When Should One Be Concerned About Plexiform Neurofibroma?

Many plexiform neurofibromas do not cause medical issues. Moreover, most plexiform neurofibromas are not malignant. But, some may undergo malignant transformation. However, due to the risk of developing MPNST, it is essential to warrant further evaluation. The signs and symptoms that a plexiform neurofibroma is becoming malignant are:

• The rapid growth of the plexiform neurofibroma.

• Severe or persistent pain in the area of the plexiform neurofibroma.
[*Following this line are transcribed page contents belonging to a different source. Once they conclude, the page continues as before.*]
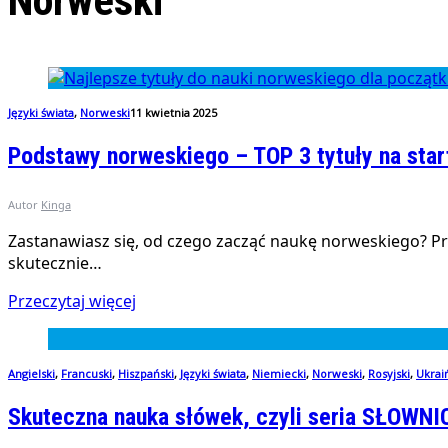
Norweski
Języki świata
,
Norweski
11 kwietnia 2025
Podstawy norweskiego – TOP 3 tytuły na star
Autor
Kinga
Zastanawiasz się, od czego zacząć naukę norweskiego? Prz
skutecznie…
Przeczytaj więcej
Angielski
,
Francuski
,
Hiszpański
,
Języki świata
,
Niemiecki
,
Norweski
,
Rosyjski
,
Ukrai
Skuteczna nauka słówek, czyli seria SŁOWN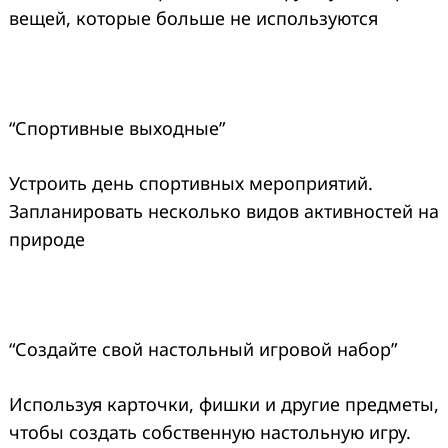
вещей, которые больше не используются
“Спортивные выходные”
Устроить день спортивных мероприятий.
Запланировать несколько видов активностей на
природе
“Создайте свой настольный игровой набор”
Используя карточки, фишки и другие предметы,
чтобы создать собственную настольную игру.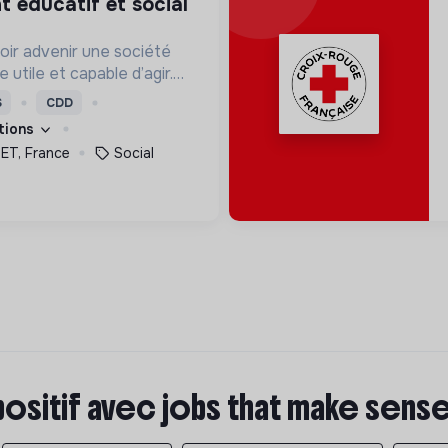
oir advenir une société
utile et capable d’agir.
roposons des moyens et
S
CDD
ement innovants et
ations
T, France
Social
positif avec jobs that make sens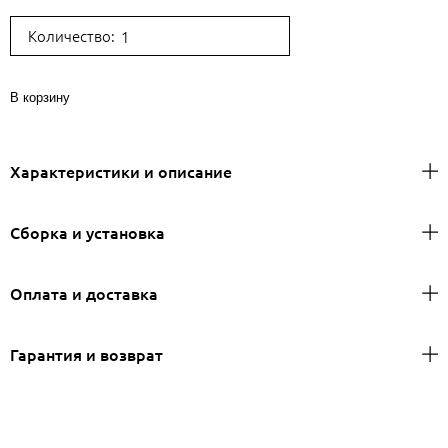
Количество:
В корзину
Характеристики и описание
Сборка и установка
Оплата и доставка
Гарантия и возврат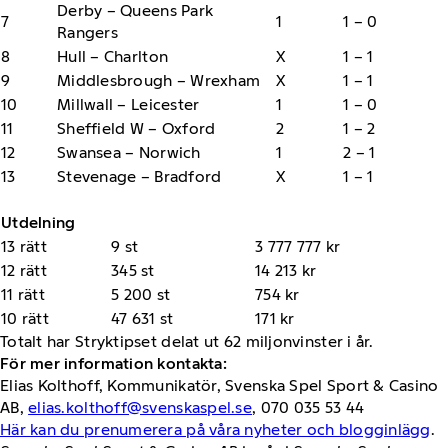
Derby – Queens Park
7
1
1 – 0
Rangers
8
Hull – Charlton
X
1 – 1
9
Middlesbrough – Wrexham
X
1 – 1
10
Millwall – Leicester
1
1 – 0
11
Sheffield W – Oxford
2
1 – 2
12
Swansea – Norwich
1
2 – 1
13
Stevenage – Bradford
X
1 – 1
Utdelning
13 rätt
9 st
3 777 777 kr
12 rätt
345 st
14 213 kr
11 rätt
5 200 st
754 kr
10 rätt
47 631 st
171 kr
Totalt har Stryktipset delat ut 62 miljonvinster i år.
För mer information kontakta:
Elias Kolthoff, Kommunikatör, Svenska Spel Sport & Casino
AB,
elias.kolthoff@svenskaspel.se
, 070 035 53 44
Här kan du prenumerera på våra nyheter och blogginlägg
.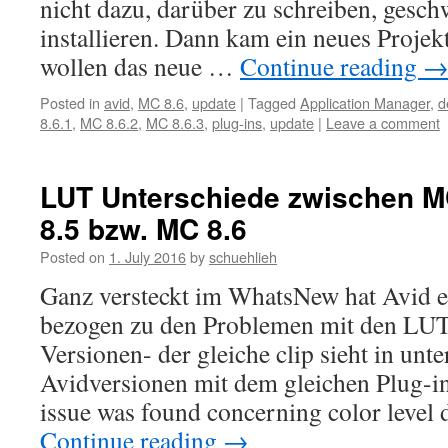
nicht dazu, darüber zu schreiben, gesch
installieren. Dann kam ein neues Projek
wollen das neue …
Continue reading
Posted in
avid
,
MC 8.6
,
update
|
Tagged
Application Manager
,
d
8.6.1
,
MC 8.6.2
,
MC 8.6.3
,
plug-ins
,
update
|
Leave a comment
LUT Unterschiede zwischen M
8.5 bzw. MC 8.6
Posted on
1. July 2016
by
schuehlieh
Ganz versteckt im WhatsNew hat Avid e
bezogen zu den Problemen mit den LUT
Versionen- der gleiche clip sieht in unt
Avidversionen mit dem gleichen Plug-in 
issue was found concerning color level 
Continue reading
→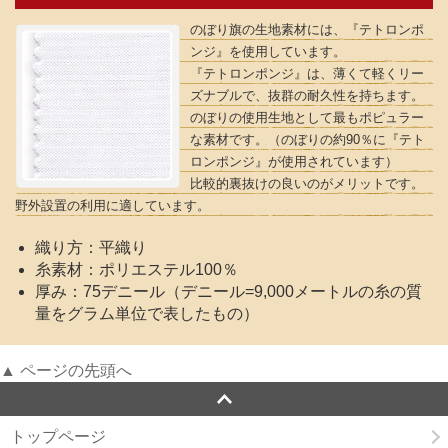
のぼり旗の生地素材には、『テトロンポ
ンジ』を使用しています。
『テトロンポンジ』は、薄くて軽くリー
ズナブルで、抜群の耐久性を持ちます。
のぼりの使用生地として最もポピュラー
な素材です。（のぼりの約90％に『テト
ロンポンジ』が使用されています）
比較的裏抜けの良いのがメリットです。
野外設置の利用に適しています。
織り方：平織り
糸素材：ポリエステル100％
厚み：75デニール（デニール=9,000メートルの糸の質
量をグラム単位で表したもの）
▲ ページの先頭へ
トップページ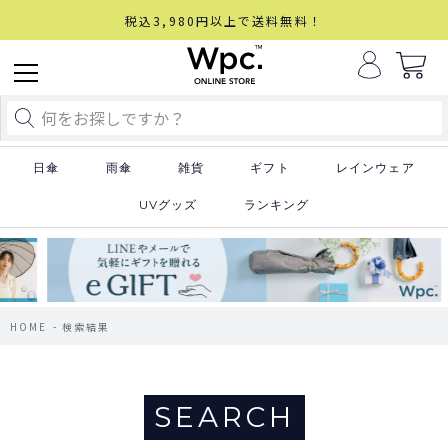
税込3,980円以上で送料無料！
日傘
雨傘
雑貨
ギフト
レインウェア
UVグッズ
ランキング
HOME
検索結果
SEARCH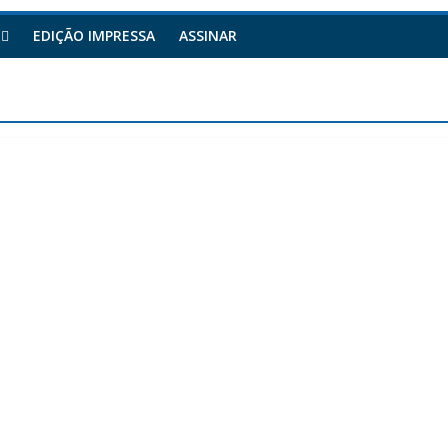
EDIÇÃO IMPRESSA
ASSINAR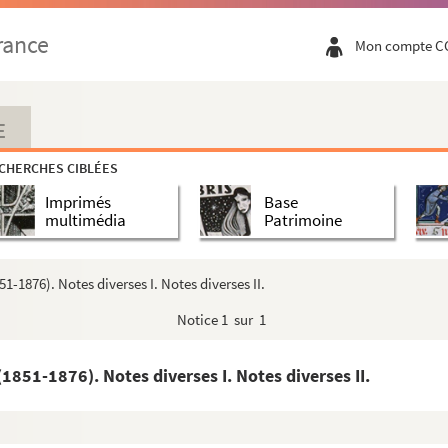
rance
Mon compte C
E
CHERCHES CIBLÉES
e
Imprimés
Base
multimédia
Patrimoine
des œuvres et correspondances de Marcelin...
reçus, etc. du Docteur Lucien Baude avec inventaire somm...
1-1876). Notes diverses I. Notes diverses II.
esbordes-Valmore par Lucien Baude
Notice
1 sur 1
es de lettres de Marceline Desbordes-Valmore par Hippoly...
 d'Agen et écrite de Paris
1851-1876). Notes diverses I. Notes diverses II.
 d'Agen , écrite de Paris
rand et écrite de Paris
Rivière et écrite de Paris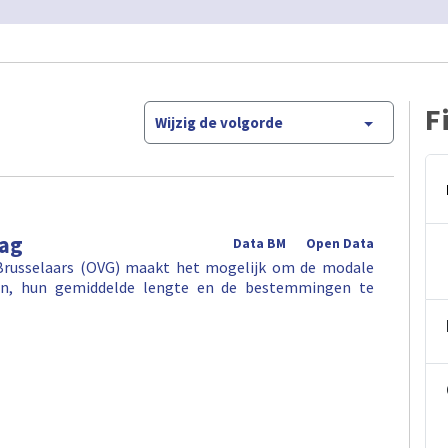
F
Wijzig de volgorde
rag
Data BM
Open Data
Brusselaars (OVG) maakt het mogelijk om de modale
gen, hun gemiddelde lengte en de bestemmingen te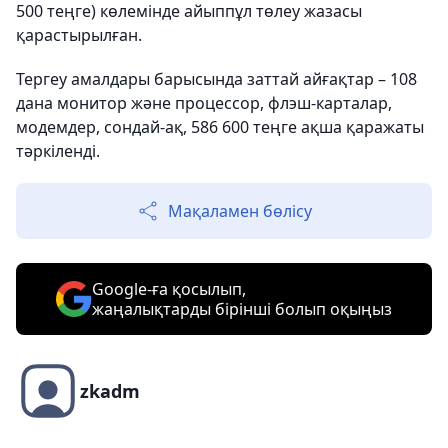
500 теңге) көлемінде айыппұл төлеу жазасы
қарастырылған.
Тергеу амалдары барысында заттай айғақтар – 108
дана монитор және процессор, флэш-карталар,
модемдер, сондай-ақ, 586 600 теңге ақша қаражаты
тәркіленді.
Мақаламен бөлісу
Google-ға қосылып,
жаңалықтарды бірінші болып оқыңыз
zkadm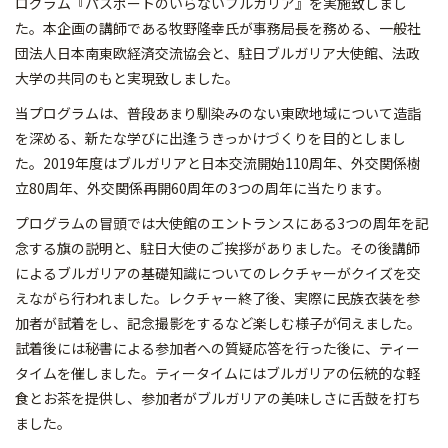
ログラム『パスポートのいらないブルガリア』を実施致しまし
た。本企画の講師である牧野隆幸氏が事務局長を務める、一般社
団法人日本南東欧経済交流協会と、駐日ブルガリア大使館、法政
大学の共同のもと実現致しました。
当プログラムは、普段あまり馴染みのない東欧地域について造詣
を深める、新たな学びに出逢うきっかけづくりを目的としまし
た。2019年度はブルガリアと日本交流開始110周年、外交関係樹
立80周年、外交関係再開60周年の3つの周年に当たります。
プログラムの冒頭では大使館のエントランスにある3つの周年を記
念する旗の説明と、駐日大使のご挨拶がありました。その後講師
によるブルガリアの基礎知識についてのレクチャーがクイズを交
えながら行われました。レクチャー終了後、実際に民族衣装を参
加者が試着をし、記念撮影をするなど楽しむ様子が伺えました。
試着後には秘書による参加者への質疑応答を行った後に、ティー
タイムを催しました。ティータイムにはブルガリアの伝統的な軽
食とお茶を提供し、参加者がブルガリアの美味しさに舌鼓を打ち
ました。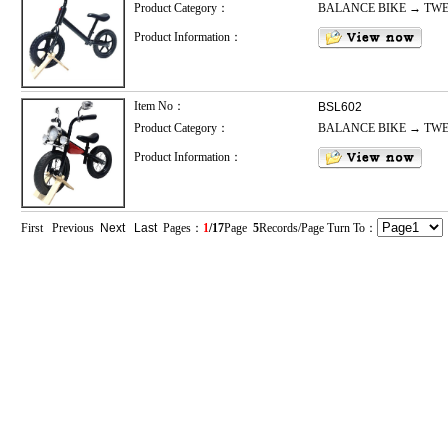
Product Category：
BALANCE BIKE → TW
Product Information：
Item No：
BSL602
Product Category：
BALANCE BIKE → TW
Product Information：
First Previous
Next
Last
Pages：
1
/17
Page
5
Records/Page Turn To：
• A change into a hard texture.

• New symptoms like weakness, numbness, or bowel or bladder issues.

Conclusion

It is important to consult a healthcare provider familiar with NF1 to detect the concerning symptoms linked to a peripheral neurofibroma. The treatment is mainly surgical and aims at resecting deforming masses. Moreover, these can recur in 20 percent of cases despite an appropriate approach. Some patients prefer to avoid surgery. Hence, a clinical follow-up is required every six months. Systemic therapy with interferon-α is a possible future option.